Quando si visualizzano i dettagli di una chiave OpenPGP in Thunderbird, potrebbe essere visualizzato un avviso che la chiave contiene proprietà non sicure. Questo articolo spiega il significato dell'avviso.
Premessa
OpenPGP utilizza chiavi private e pubbliche che contengono proprietà come nomi utente, indirizzi email, chiavi secondarie aggiuntive, informazioni sulla validità e sulla scadenza e altro ancora. Queste proprietà di una chiave utilizzano firme digitali per dimostrare che sono state effettivamente aggiunte o modificate dal proprietario della chiave e non da qualcun altro. Ad esempio, se il proprietario di una chiave ha aggiornato la proprietà della data di scadenza di una chiave OpenPGP, la modifica implica una firma che viene aggiunta alla chiave OpenPGP.
Una firma digitale utilizza una tecnologia crittografica che combina molteplici algoritmi al fine di produrre una prova di autenticità che non può essere facilmente falsificata. Poiché i computer nel corso degli anni sono diventati sempre più potenti, gli algoritmi che in passato erano considerati sicuri, oggi potrebbero non essere più considerati sicuri. Ad esempio, l'utilizzo dell'algoritmo SHA-1 hash non è più consigliato perché sono possibili determinati attacchi all'algoritmo. Nonostante questa raccomandazione abbia diversi anni, alcuni utenti potrebbero non esserne a conoscenza e utilizzare ancora un vecchio software (programma) OpenPGP o una configurazione del software che privilegia l'utilizzo sconsigliato dell'algoritmo SHA-1.
Thunderbird 91.8.0
Le versioni 91.8.0 e 91.8.1 di Thunderbird, contenevano una modifica per rifiutare le firme che coinvolgevano algoritmi non sicuri a seconda di quando era stata creata la firma.
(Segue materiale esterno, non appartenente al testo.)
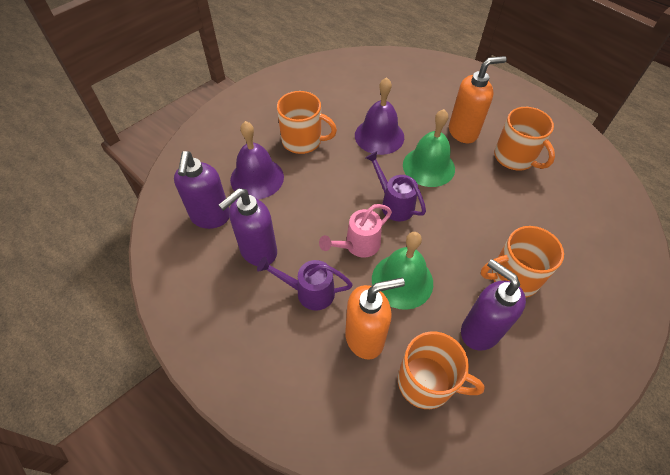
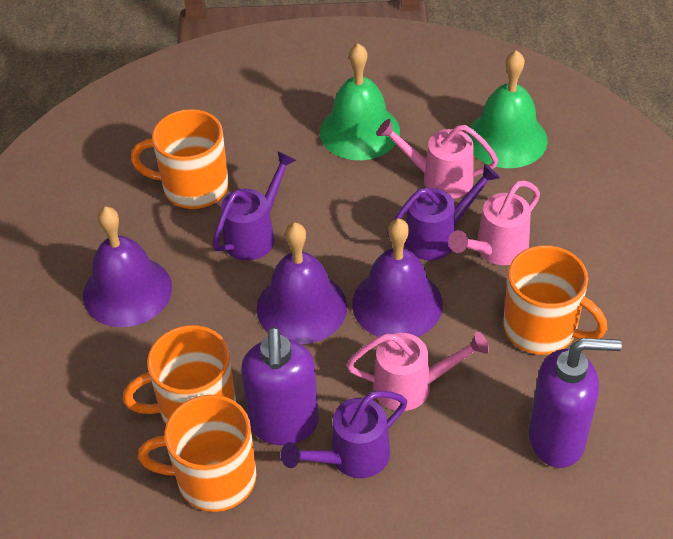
orange soap dispenser: 2 -> 0
pink watering can: 1 -> 3
purple bell: 2 -> 3
purple soap dispenser: 3 -> 2
purple watering can: 2 -> 3

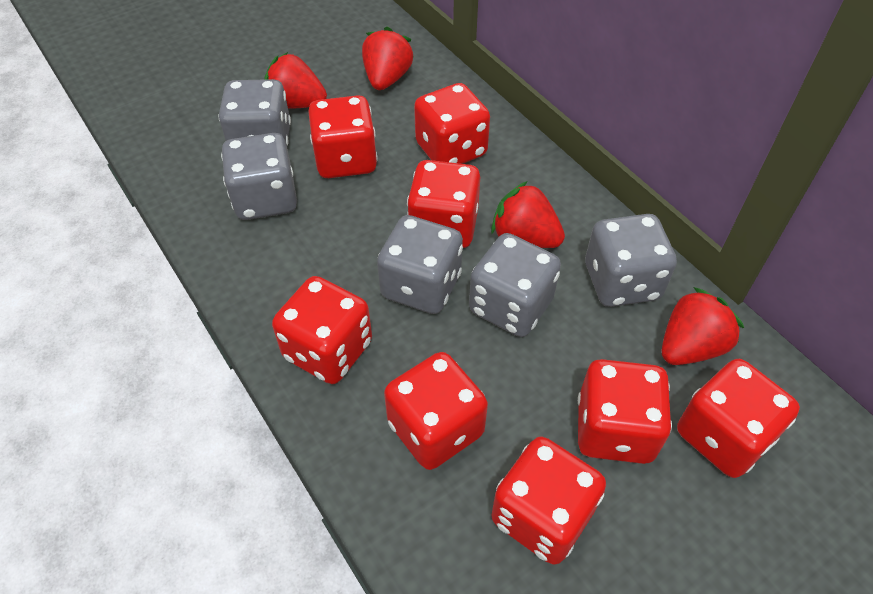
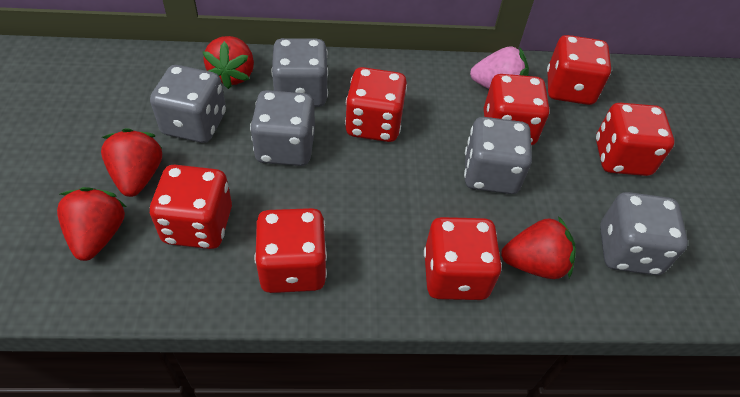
pink strawberry: 0 -> 1
red dice: 8 -> 7

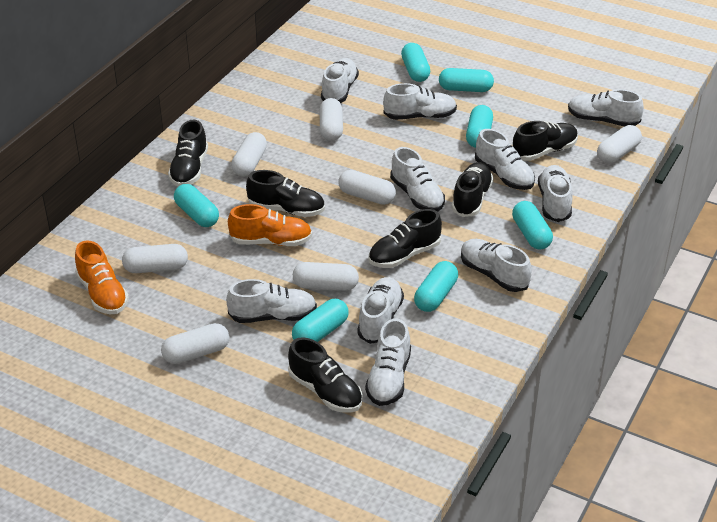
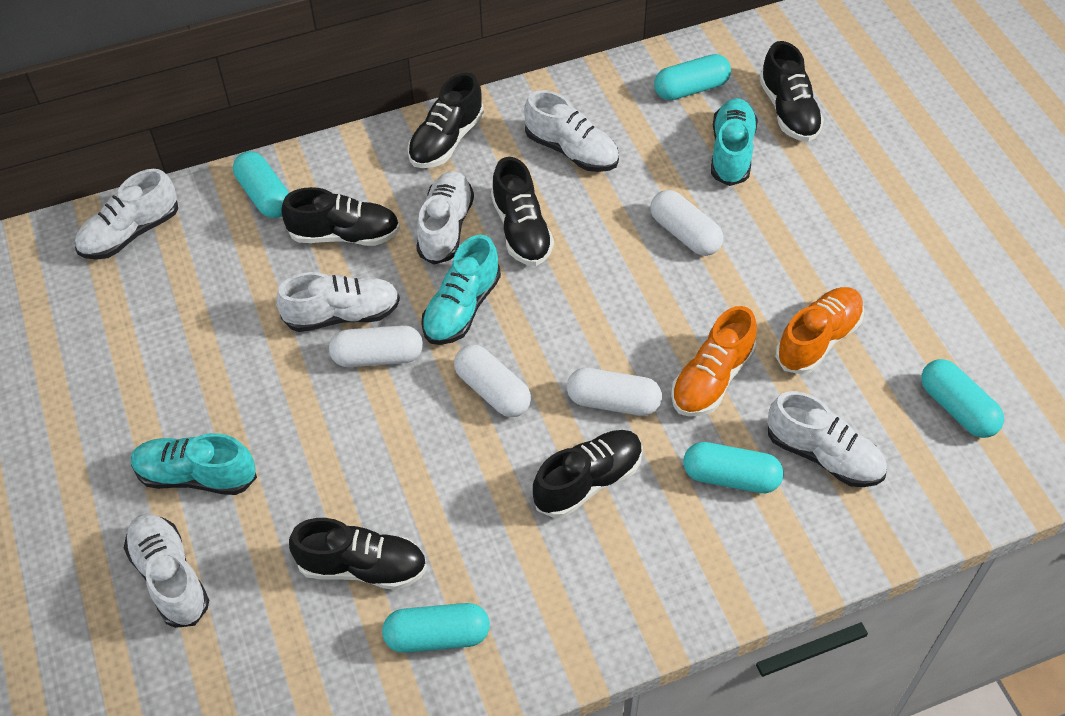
turquoise capsule: 7 -> 5
turquoise shoe: 0 -> 3
white capsule: 7 -> 4
white shoe: 10 -> 6

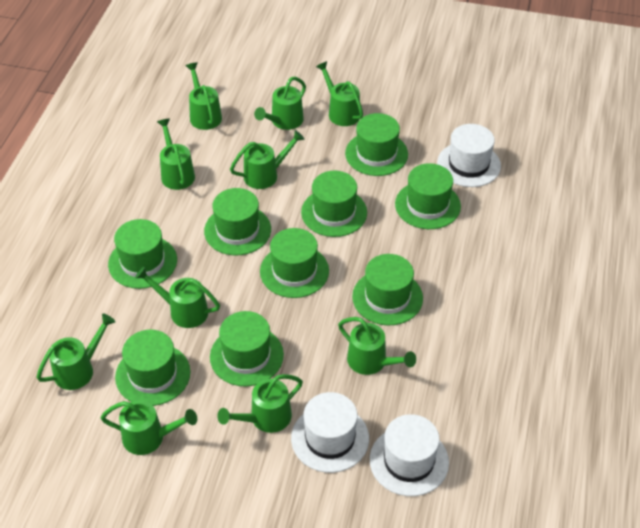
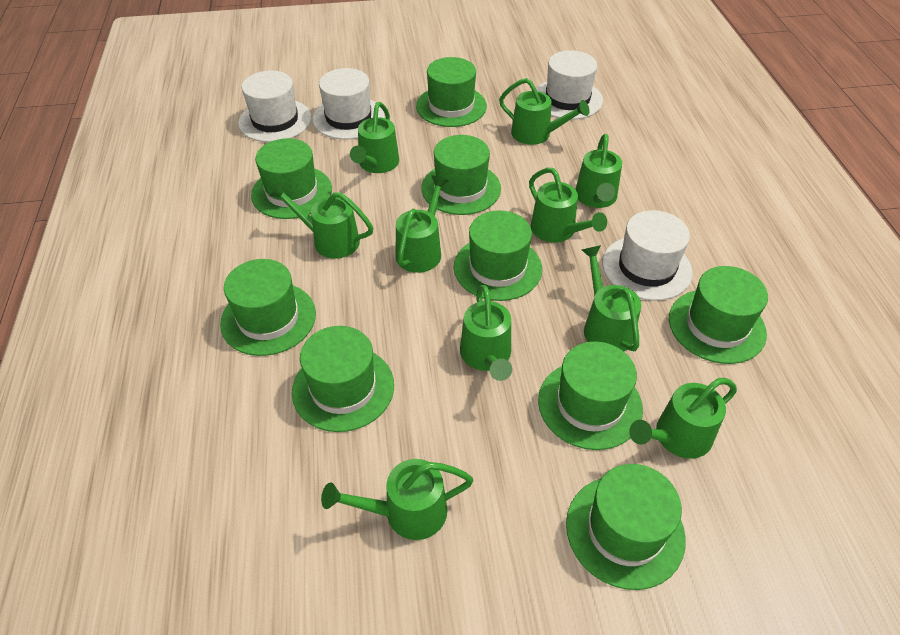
white hat: 3 -> 4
Di conseguenza, le firme che utilizzavano l'algoritmo SHA-1 venivano rifiutate se create dopo la metà di gennaio 2019.
Dopo il rilascio della versione 91.8.0, più utenti del previsto hanno riferito di non essere più in grado di utilizzare le chiavi OpenPGP interessate dal problema. Sulla base delle analisi condotte dagli sviluppatori di Thunderbird, l'algoritmo SHA-1 risultava coinvolto in tutti gli scenari segnalati dagli utenti.
Thunderbird 91.9.0
Per consentire più tempo per la transizione dall'algoritmo SHA-1 a un algoritmo più recente e sicuro, la versione 91.9.0 di Thunderbird è stata modificata per essere meno "rigida" rispetto alla versione 91.8.0. Nella versione 91.9.0, le firme che utilizzano l'algoritmo SHA-1 funzioneranno di nuovo nelle proprietà delle chiavi OpenPGP e per le firme sulle revoche delle chiavi. Pertanto, gli utenti interessati potranno utilizzare la loro chiave con Thunderbird fino a quando l'algoritmo SHA-1 non sarà completamente deprecato in una versione futura.
Tuttavia, altri algoritmi non sicuri come MD5 (Message Digest 5) continueranno a essere rifiutati e l'algoritmo SHA-1 continuerà anche a essere rifiutato per le firme di messaggi di posta elettronica creati dopo la metà di gennaio 2019.
Rifiuto dell'algoritmo SHA-1 in una versione futura di Thunderbird
Gli sviluppatori di Thunderbird intendono ancora rifiutare completamente l'uso dell'algoritmo SHA-1 nelle chiavi OpenPGP in futuro, ma è stato deciso che è necessario più tempo per il periodo di transizione e che Thunderbird dovrebbe anche implementare delle modifiche per assistere gli utenti nella transizione richiesta. Se l'utente gestisce le sue chiavi segrete OpenPGP con Thunderbird, una versione futura lo aiuterà ad aggiornare la sua chiave.
Altri software
Altri software OpenPGP potrebbero già rifiutare una chiave basata su queste proprietà non sicure o potrebbero farlo in futuro. Se si visualizza questo avviso per la chiave pubblica di uno dei propri corrispondenti, si dovrebbe chiedergli di aggiornare la sua chiave per non utilizzare più l'algoritmo SHA-1 o di passare a una nuova chiave.